Though to many non-musicians, the importance of the particulars of this technology may be lost, but Grohl does a perfectly satisfactory job in describing just how meaningful the presence of it (particularly as counterpointed against the digital age, which plays a strong role in the middle portion of the film) is to the creation of the music through which it was recorded. It’s hard to accurately describe the exact reason why this board is so special without getting into brain-melting, scientific particulars which will inevitably be lost on the non-musician, so Grohl smartly sidesteps it. In fact, in one of the funniest scenes in the film, the filmmaker gets Rupert Neve himself (the engineer who designed and built the console) to explain the particulars – which are quickly lost on Grohl’s glazed-over eyes.

Because that is essentially what SOUND CITY boils down to: it doesn’t matter how these things work.

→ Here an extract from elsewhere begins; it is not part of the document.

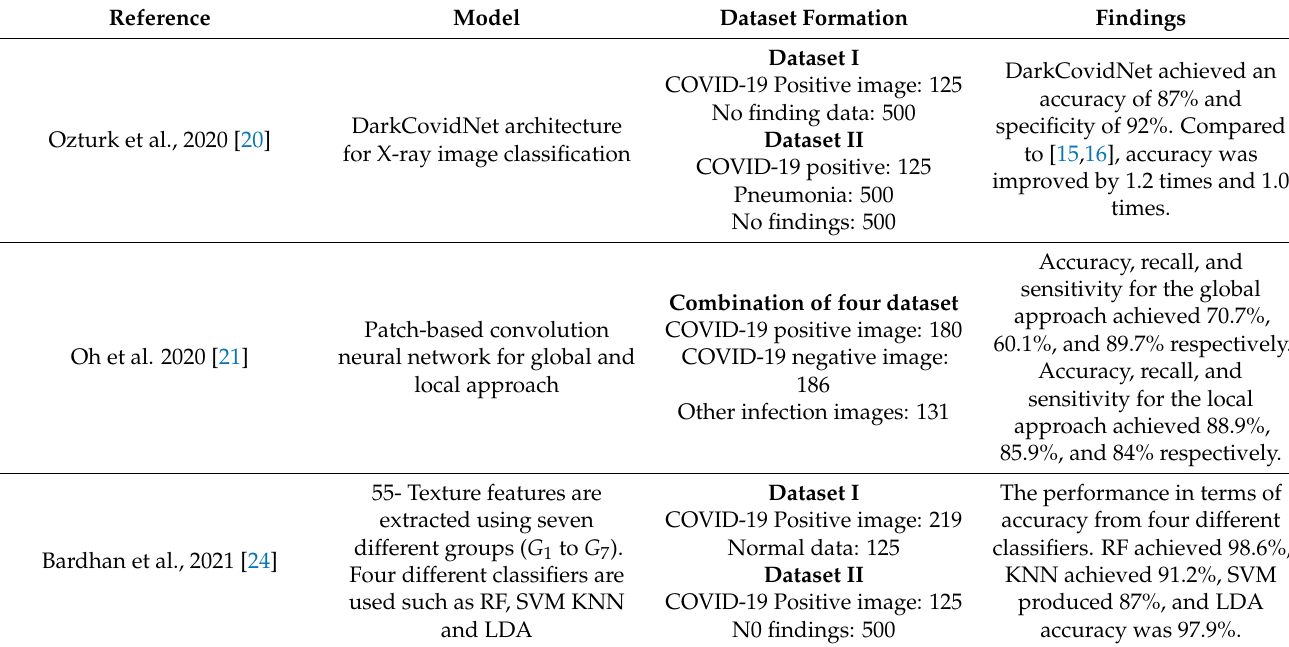
Table 1. Literature study of the related works for COVID-19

It doesn’t matter that the studio is a mess, or that nobody can explain just why the reverb and decay of a certain room in the studio makes it, against all logic, the perfect place to record drum tracks. It just matters that there’s some sort of magic in this place, and that it comes through in the music. It helps create the art, through engineering, or luck, or plain old witchcraft. It just works, because you can feel it.

And that’s what ultimately makes this film so special. After an hour or so of delving extremely successfully into the history of rock ‘n’ roll as it exists around this studio, Grohl pivots the film into something else entirely. Following the history of Sound City Studios up until the very moment when the place closed its doors forever a few years back, the musician-turned-filmmaker buys that console and continues its legacy in his own studio. He invites back all of the musicians whose lives have been changed by it, and they record what will become the official soundtrack to this movie: a series of brand new songs, written in collaboration by some of the greatest rock musicians to ever live.

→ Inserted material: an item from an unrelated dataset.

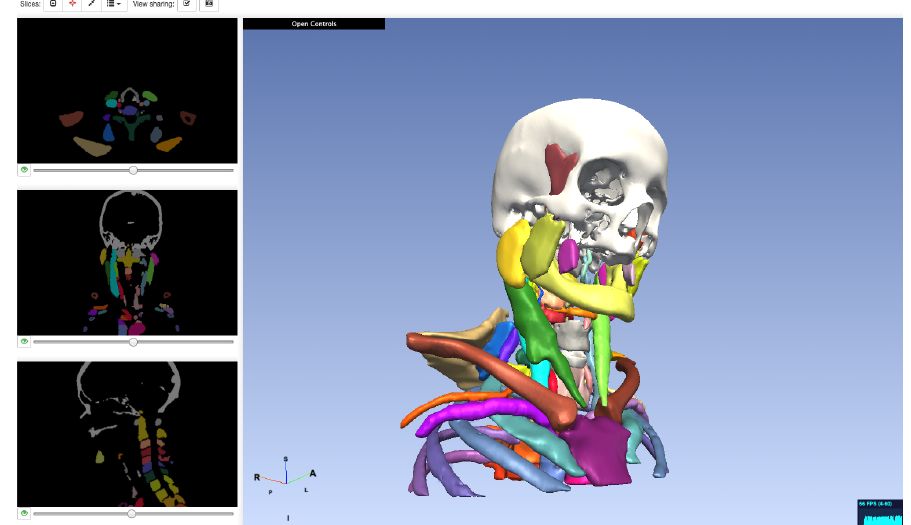
Figure 1. Screenshot of the Open Anatomy Browser with the 3D human head and neck atlas from the projects’ website https://www.openanatomy.org/ [35] showing bones and cartilage in different colors and a cross-sectional panel on the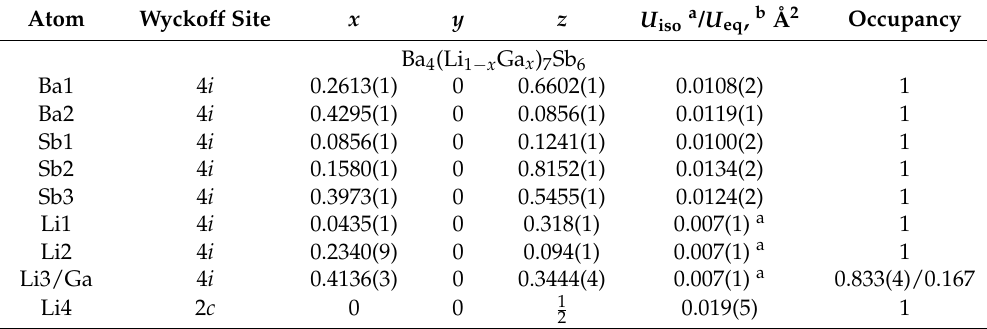
Table 7. Final refined positional coordinates and displacement parameters for AE 4 (Li 1 − x Ga x ) 7 Pn 6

This is where the film transcends itself to become something truly magnificent. I simply cannot remember the last time I was moved to so much joy as I was in the last 40-or-so minutes of this film. The entire “Real to Reel” segment is so creatively stimulating, so emotionally poignant and so downright celebratory that it defies description. Perhaps this is a fact that will be lost on the non-musical viewer, but for anybody who has ever played an instrument, or followed a band, or just been a true fan of music – this is something you are not likely to ever experience again.

It’s over a half an hour of some of the greatest musicians in the world, gathered around the mixing board that helped make them the artists that they are today and creating new music together. The process is fascinating and, frankly, humbling: when Grohl, Josh Homme (of Queens of the Stone Age) and Trent Reznor (of Nine Inch Nails) get together in a room and slowly work out the specifics of a brand new song (“Mantra”) that they are writing on the spot, you get a real feeling for just how impossibly talented these people are. And bringing them together around this metaphorical personification of what the music industry used to be is a powerful and exhilarating message.

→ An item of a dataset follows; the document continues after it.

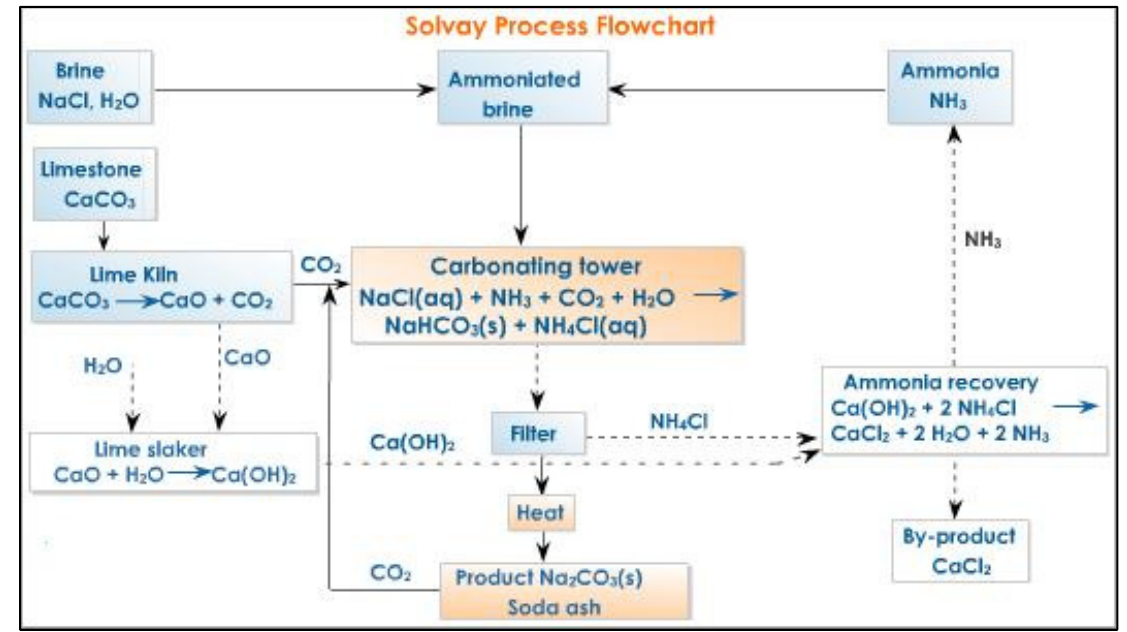
Figure 1. Solvay process .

And when Sir Paul McCartney himself joins all of the surviving members of Nirvana to write what will eventually be known as “Cut Me Some Slack”, one gets the feeling that you’re witnessing the entire history of an art form encapsulated in one room, in one moment.

“Why can’t it always be this easy?” asks Grohl.

“It is,” replies McCartney.

And if that’s not enough to make you want to follow your dreams, I’m not sure what will.